Die Agenten bei Fetch.ai haben einen hohen Grad an Autonomie. Sie sollen auch in der Lage sein, für ihre User ökonomische Werte zu generieren, indem sie miteinander über die Blockchain interagieren. Sie können sich automatisiert miteinander verbinden und verhandeln; nur die Ergebnisse dieser Interaktion, die Vereinbarungen, landen auf der Blockchain. Dadurch erlaubt Fetch.ai es, Anreize zu generieren, an den Modellen der anderen mitzuarbeiten, anstatt wie bisher in Silos vor sich hin zu lernen. Fetch.ai macht aus den Dienern, die bisher nur rechnen können, Geschäftsleute. Wer hätte nicht gerne seinen Agenten, der für einen handelt und Einnahmen erwirtschaftet?

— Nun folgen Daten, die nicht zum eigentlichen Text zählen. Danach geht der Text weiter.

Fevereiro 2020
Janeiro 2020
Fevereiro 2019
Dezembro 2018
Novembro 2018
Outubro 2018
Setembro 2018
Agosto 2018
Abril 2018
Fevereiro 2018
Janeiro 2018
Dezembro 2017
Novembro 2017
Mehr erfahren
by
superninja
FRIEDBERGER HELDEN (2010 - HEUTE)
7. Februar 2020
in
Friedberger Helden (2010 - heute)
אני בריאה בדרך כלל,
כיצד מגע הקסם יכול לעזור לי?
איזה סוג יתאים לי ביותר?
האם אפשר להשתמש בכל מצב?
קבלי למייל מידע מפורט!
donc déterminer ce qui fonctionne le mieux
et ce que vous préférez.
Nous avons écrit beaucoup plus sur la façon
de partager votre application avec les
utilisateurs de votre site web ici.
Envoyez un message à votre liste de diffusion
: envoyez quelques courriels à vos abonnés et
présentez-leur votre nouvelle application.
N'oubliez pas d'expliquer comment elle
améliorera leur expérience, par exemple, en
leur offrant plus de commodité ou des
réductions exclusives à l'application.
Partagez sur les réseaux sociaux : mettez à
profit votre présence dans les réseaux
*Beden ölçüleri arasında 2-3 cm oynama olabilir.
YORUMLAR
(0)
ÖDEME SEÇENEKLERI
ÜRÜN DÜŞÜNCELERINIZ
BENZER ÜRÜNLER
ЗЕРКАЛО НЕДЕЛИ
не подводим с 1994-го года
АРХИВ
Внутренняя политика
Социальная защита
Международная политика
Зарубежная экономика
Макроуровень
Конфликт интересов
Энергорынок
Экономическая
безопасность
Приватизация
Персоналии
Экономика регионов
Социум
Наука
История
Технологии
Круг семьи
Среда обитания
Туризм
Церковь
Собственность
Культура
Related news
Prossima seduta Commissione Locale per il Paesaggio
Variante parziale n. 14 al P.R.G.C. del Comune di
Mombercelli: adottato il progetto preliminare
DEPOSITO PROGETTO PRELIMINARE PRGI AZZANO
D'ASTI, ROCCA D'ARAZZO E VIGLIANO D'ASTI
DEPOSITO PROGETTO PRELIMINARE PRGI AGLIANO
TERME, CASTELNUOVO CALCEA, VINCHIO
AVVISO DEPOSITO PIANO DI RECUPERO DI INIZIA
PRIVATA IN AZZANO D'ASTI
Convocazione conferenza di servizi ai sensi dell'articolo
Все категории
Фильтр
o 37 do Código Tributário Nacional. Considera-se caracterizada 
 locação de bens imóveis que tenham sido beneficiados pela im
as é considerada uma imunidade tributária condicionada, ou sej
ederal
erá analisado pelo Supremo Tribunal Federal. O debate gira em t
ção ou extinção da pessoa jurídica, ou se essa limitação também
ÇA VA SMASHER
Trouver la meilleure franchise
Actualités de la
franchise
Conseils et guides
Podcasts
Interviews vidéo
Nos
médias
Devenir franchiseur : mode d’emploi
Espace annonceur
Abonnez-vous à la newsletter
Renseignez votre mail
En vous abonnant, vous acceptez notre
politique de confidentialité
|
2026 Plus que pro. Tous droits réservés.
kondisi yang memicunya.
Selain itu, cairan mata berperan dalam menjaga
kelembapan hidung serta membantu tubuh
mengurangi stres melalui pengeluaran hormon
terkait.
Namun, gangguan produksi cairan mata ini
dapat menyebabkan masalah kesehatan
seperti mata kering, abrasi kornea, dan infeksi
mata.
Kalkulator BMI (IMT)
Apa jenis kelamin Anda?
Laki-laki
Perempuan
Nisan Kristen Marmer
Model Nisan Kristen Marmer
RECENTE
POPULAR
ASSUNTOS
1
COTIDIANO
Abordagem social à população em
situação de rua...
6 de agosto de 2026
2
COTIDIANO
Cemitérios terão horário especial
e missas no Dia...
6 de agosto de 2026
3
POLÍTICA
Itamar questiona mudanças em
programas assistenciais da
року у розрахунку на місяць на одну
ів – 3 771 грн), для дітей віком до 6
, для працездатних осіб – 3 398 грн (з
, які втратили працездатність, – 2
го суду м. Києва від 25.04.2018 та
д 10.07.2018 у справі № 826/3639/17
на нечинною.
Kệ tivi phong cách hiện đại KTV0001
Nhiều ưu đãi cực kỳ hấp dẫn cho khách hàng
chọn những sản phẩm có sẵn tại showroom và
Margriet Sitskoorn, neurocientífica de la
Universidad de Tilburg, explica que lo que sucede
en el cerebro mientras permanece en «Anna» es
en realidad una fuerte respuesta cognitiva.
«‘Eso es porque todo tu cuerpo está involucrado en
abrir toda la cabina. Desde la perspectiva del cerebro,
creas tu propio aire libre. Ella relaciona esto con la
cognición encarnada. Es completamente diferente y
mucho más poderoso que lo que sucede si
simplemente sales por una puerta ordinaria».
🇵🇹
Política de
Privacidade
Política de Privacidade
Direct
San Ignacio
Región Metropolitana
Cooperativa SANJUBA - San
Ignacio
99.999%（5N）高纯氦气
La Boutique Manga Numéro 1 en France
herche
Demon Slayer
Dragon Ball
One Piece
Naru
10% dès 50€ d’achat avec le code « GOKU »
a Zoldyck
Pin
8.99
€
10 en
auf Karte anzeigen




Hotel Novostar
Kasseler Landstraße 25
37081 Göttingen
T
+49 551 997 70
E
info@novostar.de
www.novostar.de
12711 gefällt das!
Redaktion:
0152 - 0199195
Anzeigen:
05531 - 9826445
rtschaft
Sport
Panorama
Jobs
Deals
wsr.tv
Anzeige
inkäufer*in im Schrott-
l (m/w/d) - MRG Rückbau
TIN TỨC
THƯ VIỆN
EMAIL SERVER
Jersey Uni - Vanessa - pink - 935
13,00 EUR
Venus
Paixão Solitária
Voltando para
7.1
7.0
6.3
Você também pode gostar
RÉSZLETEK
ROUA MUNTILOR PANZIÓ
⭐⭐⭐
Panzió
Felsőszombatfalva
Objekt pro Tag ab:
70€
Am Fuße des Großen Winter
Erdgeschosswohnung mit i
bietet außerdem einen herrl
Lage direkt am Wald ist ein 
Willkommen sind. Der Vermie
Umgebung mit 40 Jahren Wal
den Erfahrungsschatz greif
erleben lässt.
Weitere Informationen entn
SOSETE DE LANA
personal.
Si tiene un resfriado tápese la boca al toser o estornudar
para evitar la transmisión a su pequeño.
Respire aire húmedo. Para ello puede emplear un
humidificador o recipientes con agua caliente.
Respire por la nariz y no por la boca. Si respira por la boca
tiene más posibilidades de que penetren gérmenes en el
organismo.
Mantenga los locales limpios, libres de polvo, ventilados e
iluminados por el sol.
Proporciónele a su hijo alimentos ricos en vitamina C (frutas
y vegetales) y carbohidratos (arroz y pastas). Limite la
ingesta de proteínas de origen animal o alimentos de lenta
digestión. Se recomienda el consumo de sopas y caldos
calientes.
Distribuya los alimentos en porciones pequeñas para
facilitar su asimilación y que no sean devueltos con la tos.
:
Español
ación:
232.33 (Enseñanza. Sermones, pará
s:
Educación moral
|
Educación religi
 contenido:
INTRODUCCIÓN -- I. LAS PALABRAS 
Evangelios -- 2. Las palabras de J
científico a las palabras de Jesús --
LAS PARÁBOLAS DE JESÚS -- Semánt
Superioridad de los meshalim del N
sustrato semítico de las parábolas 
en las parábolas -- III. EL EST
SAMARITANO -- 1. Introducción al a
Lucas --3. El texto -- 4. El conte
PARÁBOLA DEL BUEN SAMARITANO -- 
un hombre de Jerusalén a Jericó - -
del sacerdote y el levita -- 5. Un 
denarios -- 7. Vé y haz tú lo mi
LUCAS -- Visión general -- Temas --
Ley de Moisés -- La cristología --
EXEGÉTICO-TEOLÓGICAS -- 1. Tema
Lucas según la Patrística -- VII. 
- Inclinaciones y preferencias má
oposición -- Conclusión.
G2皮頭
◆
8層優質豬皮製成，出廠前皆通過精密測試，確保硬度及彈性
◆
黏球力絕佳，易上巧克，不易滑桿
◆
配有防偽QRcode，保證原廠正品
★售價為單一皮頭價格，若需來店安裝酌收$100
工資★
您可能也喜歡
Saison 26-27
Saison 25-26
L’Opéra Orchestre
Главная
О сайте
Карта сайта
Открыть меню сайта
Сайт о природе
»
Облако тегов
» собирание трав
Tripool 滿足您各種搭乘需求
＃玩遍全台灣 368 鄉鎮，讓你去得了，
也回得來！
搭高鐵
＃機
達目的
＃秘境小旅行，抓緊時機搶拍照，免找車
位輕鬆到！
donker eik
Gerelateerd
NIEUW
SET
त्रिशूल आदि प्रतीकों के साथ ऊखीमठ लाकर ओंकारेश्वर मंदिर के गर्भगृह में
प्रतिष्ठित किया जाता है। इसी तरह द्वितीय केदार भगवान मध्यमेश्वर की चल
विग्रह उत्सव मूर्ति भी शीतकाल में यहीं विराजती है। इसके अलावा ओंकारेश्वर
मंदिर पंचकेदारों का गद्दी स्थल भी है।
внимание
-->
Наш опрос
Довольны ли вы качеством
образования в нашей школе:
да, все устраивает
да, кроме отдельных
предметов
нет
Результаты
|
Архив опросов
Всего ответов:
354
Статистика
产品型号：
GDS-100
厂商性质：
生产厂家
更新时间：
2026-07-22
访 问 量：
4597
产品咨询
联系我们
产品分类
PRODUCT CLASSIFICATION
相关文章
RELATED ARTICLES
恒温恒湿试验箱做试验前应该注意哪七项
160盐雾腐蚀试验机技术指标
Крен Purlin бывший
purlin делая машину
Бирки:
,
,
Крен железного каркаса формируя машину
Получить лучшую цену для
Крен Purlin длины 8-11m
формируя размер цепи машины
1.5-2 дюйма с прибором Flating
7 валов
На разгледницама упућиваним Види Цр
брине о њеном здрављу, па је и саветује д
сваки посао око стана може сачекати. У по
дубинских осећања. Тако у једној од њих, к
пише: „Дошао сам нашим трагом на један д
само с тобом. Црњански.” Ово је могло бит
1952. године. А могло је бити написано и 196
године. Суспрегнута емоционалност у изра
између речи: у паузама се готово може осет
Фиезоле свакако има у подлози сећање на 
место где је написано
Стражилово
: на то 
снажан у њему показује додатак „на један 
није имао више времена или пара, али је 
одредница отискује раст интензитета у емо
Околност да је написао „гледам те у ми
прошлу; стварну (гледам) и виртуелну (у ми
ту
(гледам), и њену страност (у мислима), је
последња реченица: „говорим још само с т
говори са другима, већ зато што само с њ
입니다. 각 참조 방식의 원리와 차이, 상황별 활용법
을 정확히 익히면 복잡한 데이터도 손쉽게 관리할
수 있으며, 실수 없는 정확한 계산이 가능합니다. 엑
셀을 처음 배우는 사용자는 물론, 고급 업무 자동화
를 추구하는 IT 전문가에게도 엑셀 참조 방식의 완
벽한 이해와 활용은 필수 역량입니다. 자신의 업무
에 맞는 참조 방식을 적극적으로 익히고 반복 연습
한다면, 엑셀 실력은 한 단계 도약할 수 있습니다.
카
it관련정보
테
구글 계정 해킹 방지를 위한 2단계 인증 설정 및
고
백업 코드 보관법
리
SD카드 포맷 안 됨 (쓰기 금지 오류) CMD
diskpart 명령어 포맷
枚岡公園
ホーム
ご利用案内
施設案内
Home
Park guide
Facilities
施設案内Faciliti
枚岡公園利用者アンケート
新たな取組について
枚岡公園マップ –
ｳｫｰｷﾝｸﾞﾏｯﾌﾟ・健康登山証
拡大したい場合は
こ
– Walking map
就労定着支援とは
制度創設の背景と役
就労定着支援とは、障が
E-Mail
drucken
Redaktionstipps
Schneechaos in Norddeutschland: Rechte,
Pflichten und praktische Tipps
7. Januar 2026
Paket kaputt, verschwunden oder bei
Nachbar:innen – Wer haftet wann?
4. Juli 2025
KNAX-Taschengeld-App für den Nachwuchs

Die Blockchain-Struktur erlaubt es also, autonome Agenten und Machine Learning mit neuen Einnahmequellen zu verbinden. Anstatt dass eine monolithische KI wie GPT-3 auf den Servern von OpenAI, Microsoft oder Google exklusiv für sich selbst lernt, kann ein Netzwerk von autonomen Agenten, die auch eine gewisse künstliche Intelligenz aufweisen, kollektiv lernen. Damit sinken die Anforderungen an den Betrieb einer KI, weshalb, so das Versprechen, “jedermann KI-Services bilden und aktivieren” und von der autonomen Arbeit dieser Agenten profitieren kann.
Das hört sich alles recht abstrakt an. Im Grundsatz ist das Ziel ehrenwert – die Befreiung von Künstlicher Intelligenz aus den Klauen der großen IT-Konzerne, vielleicht sogar ihre Demokratisierung. Ob es in der Praxis klappt, ist freilich eine ganz andere Frage. Immerhin kommt das Projekt in der Industrie an. Neben Bosch nimmt etwa auch der Maschinenbauer Festo aus dem benachbarten Esslingen an Fetch.ai teil, um im Rahmen eines agentenbasierten Fertigungsmodells rascher reagieren zu können. Mit Axim, DabbaFlow und Colearn schließlich sind bereits drei Plattformen live – oder zumindest in der closed beta – die auf Fetch.ai aufbauen. Bei ihnen geht es zum größten Teil darum, Machine Learning und andere KI-Disziplinen dezentral aufzubauen.
Auch wenn Fetch.ai erst am Anfang steht und noch weit davon entfernt ist, auch nur irgendetwas in trockenen Tüchern zu haben, kann man zumindest schon mal eines sagen: Das Startup versucht wirklich, etwas aufzubauen. Und mit Bosch und Festo hat es dabei die Rückendeckung zweier Schwergewichte des deutschen Maschinenbaus.